== Your tasks ==
(a) In the Xbox One column, what did the console's size immediately bring to the writer's mind?
(b) From the Xbox One column, print everything from "The games - remember" down to "Spencer, put it.".

== Text section ==
-=-=-

Is the next-gen console war already One?
Microsoft’s new Xbox - and more
Game Theory How else to start a Game Theory column other than with the Xbox One? With the dust starting to settle on news reports, I’ve gone for a rather more devil’s advocate approach to Microsoft’s unveiling. There’s also room for a review of Metro: Last Light, and a quick look at the splendid The Last of Us to whet the appetite for next month’s release.
Xbox One: separated at birth from a 1980s Ferguson VCR?
And so there we have it, Microsoft’s cards finally laid bare: the Xbox One outed and the “future of the TV experience” revealed.
I witnessed the unveiling at Xbox’s official UK press event, which involved a cinema screen, a sketchy live stream and BEER. Ale or no, I was left with an overarching feeling possibly best described as ‘hmmm’ by the event’s end.
First off, that moniker. Not ‘Xbox 720’, thank Grud, nor the entirely more palatable ‘Xbox Infinity’, a last-minute favourite among those in the know. Not even simply ‘Xbox’, in a nod to Apple’s iPad. Instead, Xbox One - paving the way, presumably, for 2020’s Xbox Two.
We’ll all become accustomed to it, of course. We did, after all, eventually lap up Nintendo’s Wii - if you’ll excuse the crude imagery. But really, Xbox One was the best they could come up with?
I can see the logic: ‘But, but... it’s the only “one” device you’ll need in your lounge.’
Old UI, old media
Well maybe, but most users will still need to plug their Freeview box or equivalent into it, ditto their home cinema system, so it isn’t really the ‘one’ box you’ll need, after all, is it?
Then there’s the size of the thing. Thoughts of my family’s 1982 Ferguson video player sprung immediately to mind upon seeing the beast for the first time. It looks glossy and sturdy – characteristics I admire – but if Sony’s PS4 is even slightly svelte, it’s in danger of looking like a box-model Skoda.
Finally, just when you thought it was safe, there’s Kinect 2.0 to contend with. Microsoft’s Skynet-like sentinel is apparently so advanced it can “see your heart beat”, a feature, surely, only really useful if it’ll dial 999 upon detecting an over-extended player suffering myocardial infarction.
It wasn’t all bad news, however. Take ‘Snap Mode’, which will let us use two Xbox One functions at once. Multitasking, as we used to call it. Still, Surely anyone can see a use for being able to access the internet while watching TV, and even more so given the process is voice-driven.
Call of Duty: Ghosts - sub optimal?
Then there’s ‘Xbox Alive’ which seems to be the catch-all description for how Xbox One uses the internet to enhance TV. Sure, it’ll be a US-only feature at first, but watching Game of Thrones with an extra dose of images and information seems interesting.
The games - remember those? - looked suitably beefed-up too, featuring the kind of visuals that up until now have been the sole domain of the high-end PC user. Then again, those unveiled were hardly our “favourite franchises reimagined”, as Microsoft Studios’ corporate VP, Phil Spencer, put it.

-=-=-

== Dataset excerpt ==
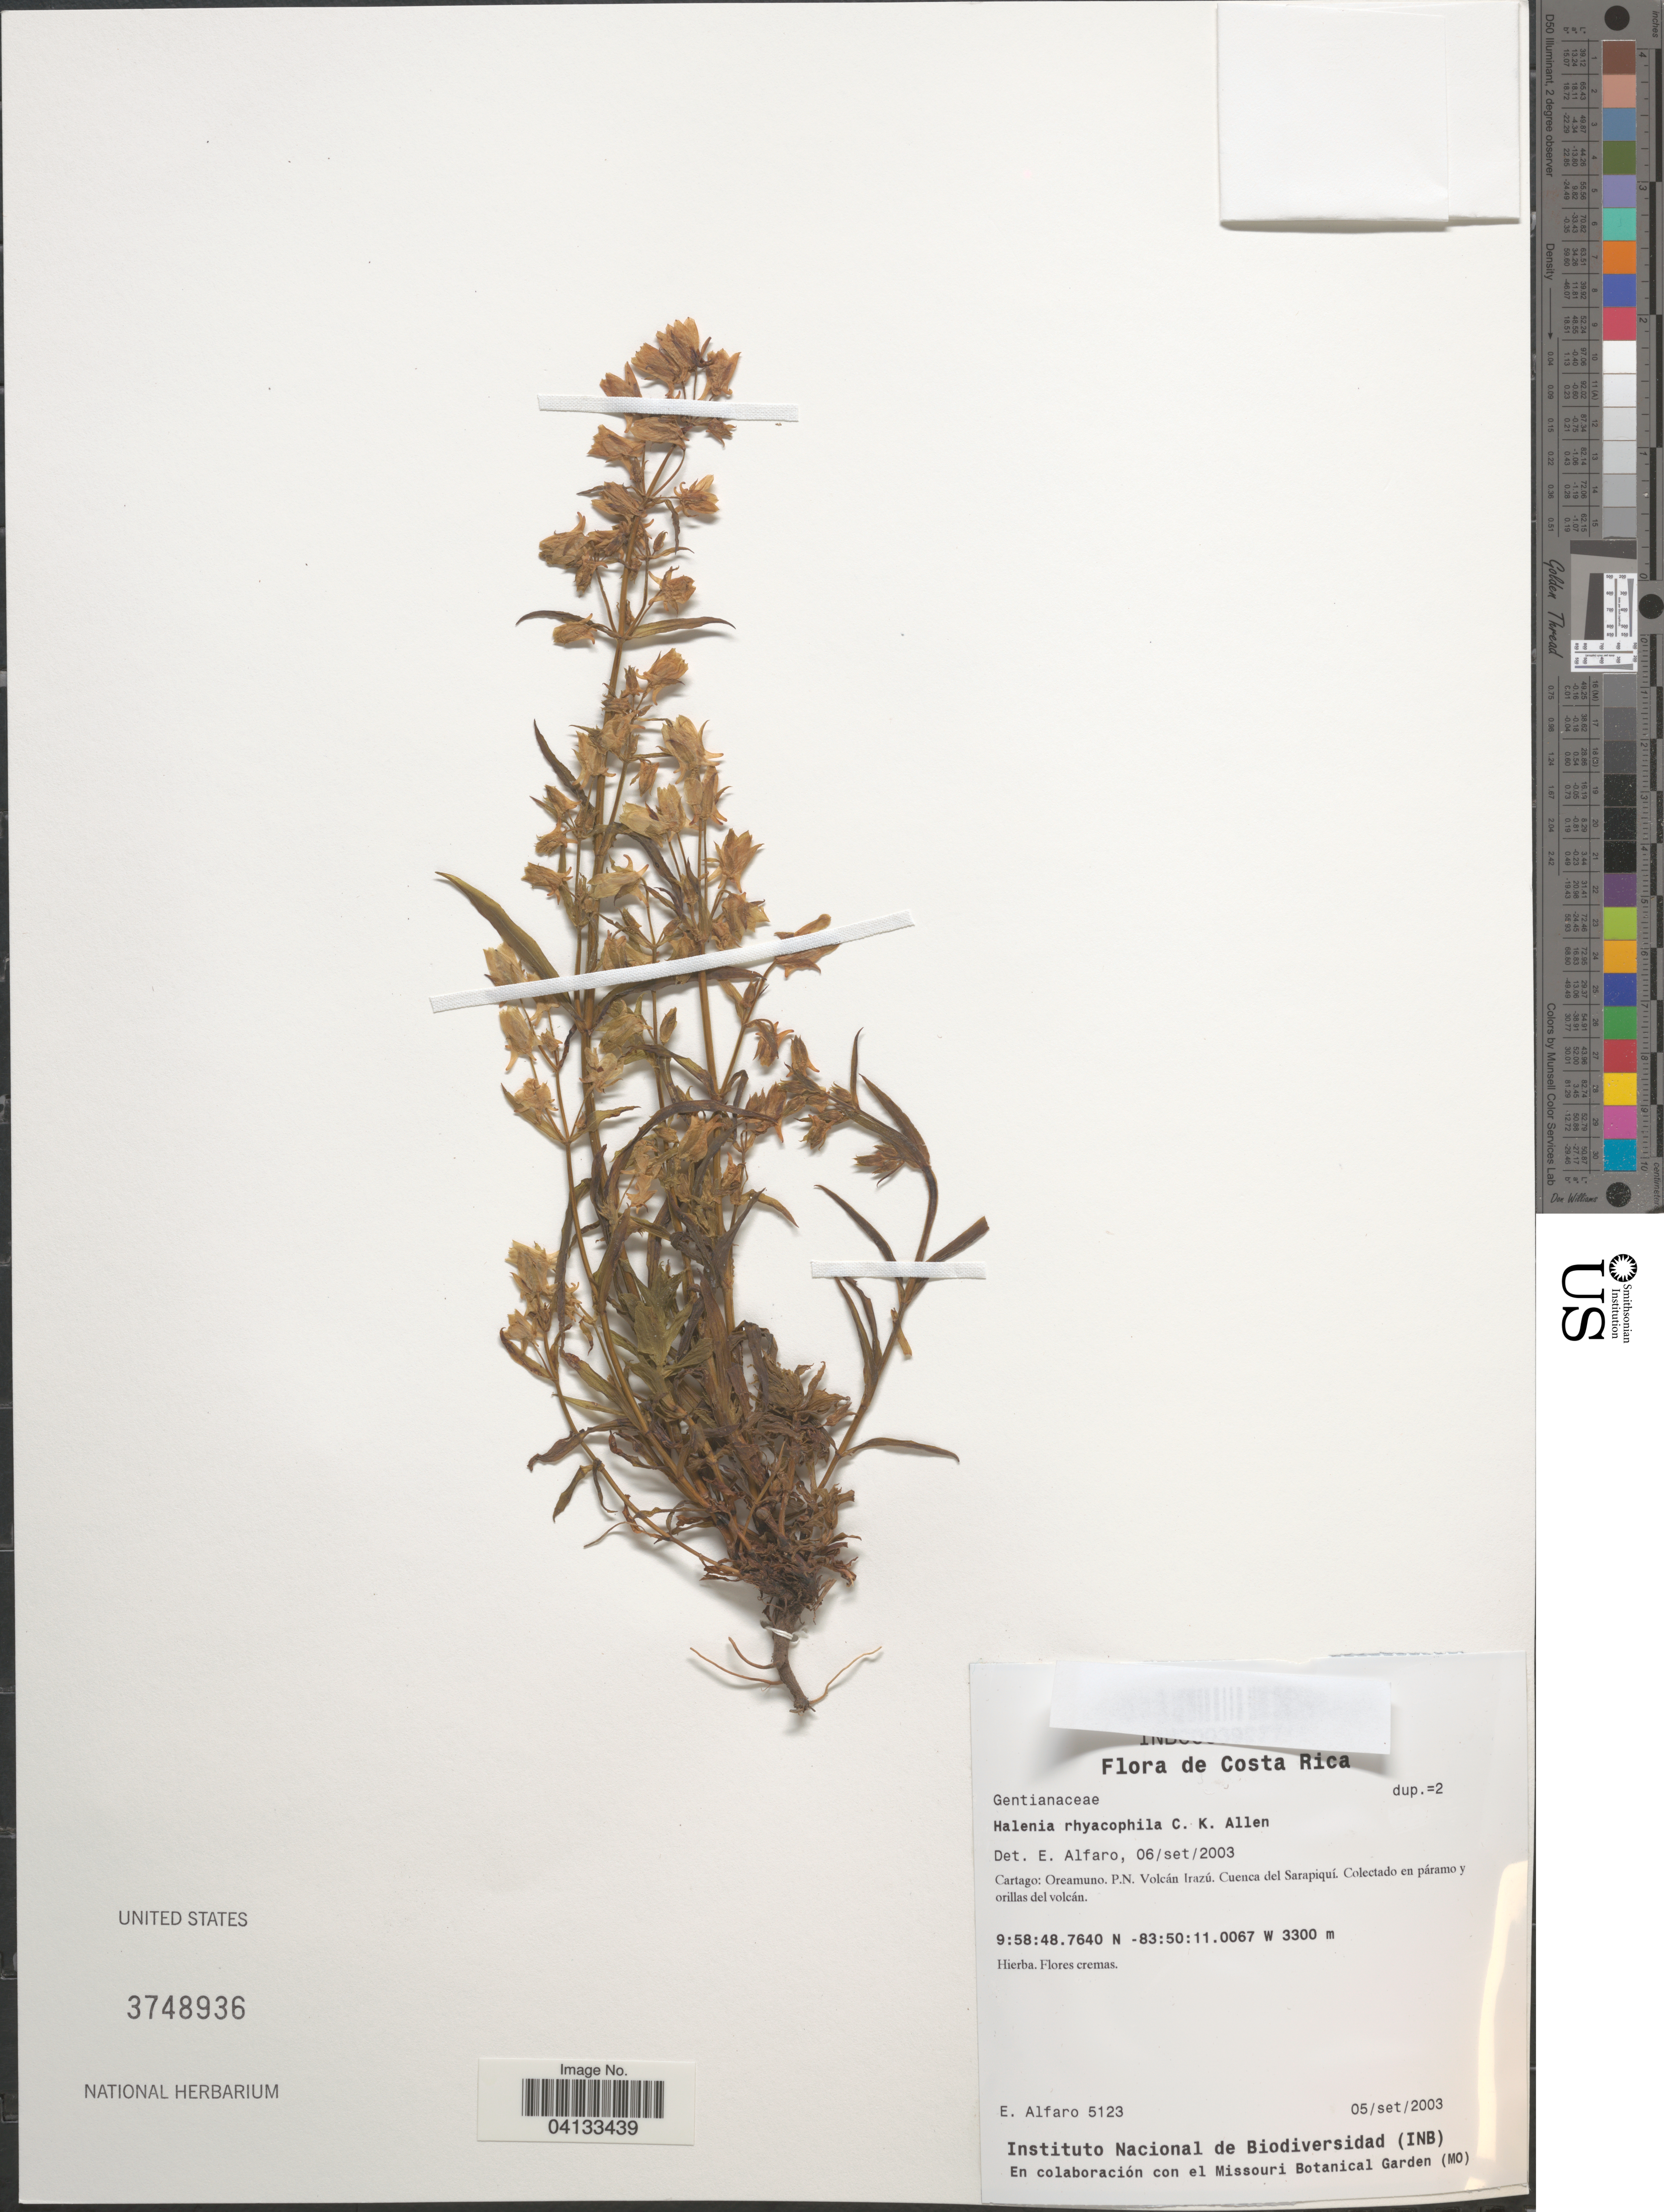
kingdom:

-=-=-

== Answers provided ==
(a) The writer's family's 1982 Ferguson video player.

(b)
The games - remember those? - looked suitably beefed-up too, featuring the kind of visuals that up until now have been the sole domain of the high-end PC user. Then again, those unveiled were hardly our “favourite franchises reimagined”, as Microsoft Studios’ corporate VP, Phil Spencer, put it.